-------- Supplied entries

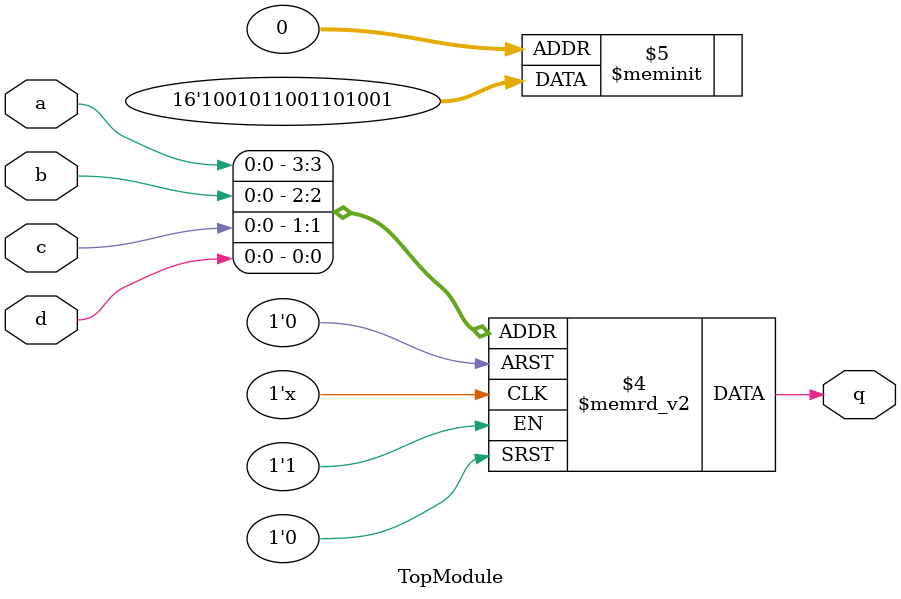
<source format=sv>
module TopModule(
    input logic a,
    input logic b,
    input logic c,
    input logic d,
    output logic q
);
    always @(*) begin
        case ({a, b, c, d})
            4'b0000: q = 1;
            4'b0001: q = 0;
            4'b0010: q = 0;
            4'b0011: q = 1;
            4'b0100: q = 0;
            4'b0101: q = 1;
            4'b0110: q = 1;
            4'b0111: q = 0;
            4'b1000: q = 0;
            4'b1001: q = 1;
            4'b1010: q = 1;
            4'b1011: q = 0;
            4'b1100: q = 1;
            4'b1101: q = 0;
            4'b1110: q = 0;
            4'b1111: q = 1;
            default: q = 0;
        endcase
    end
endmodule
</source>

----------------

**About this task**
The answer must consist of every line from the entries above that contains "input".

**Completed exercise**
    input logic a,
    input logic b,
    input logic c,
    input logic d,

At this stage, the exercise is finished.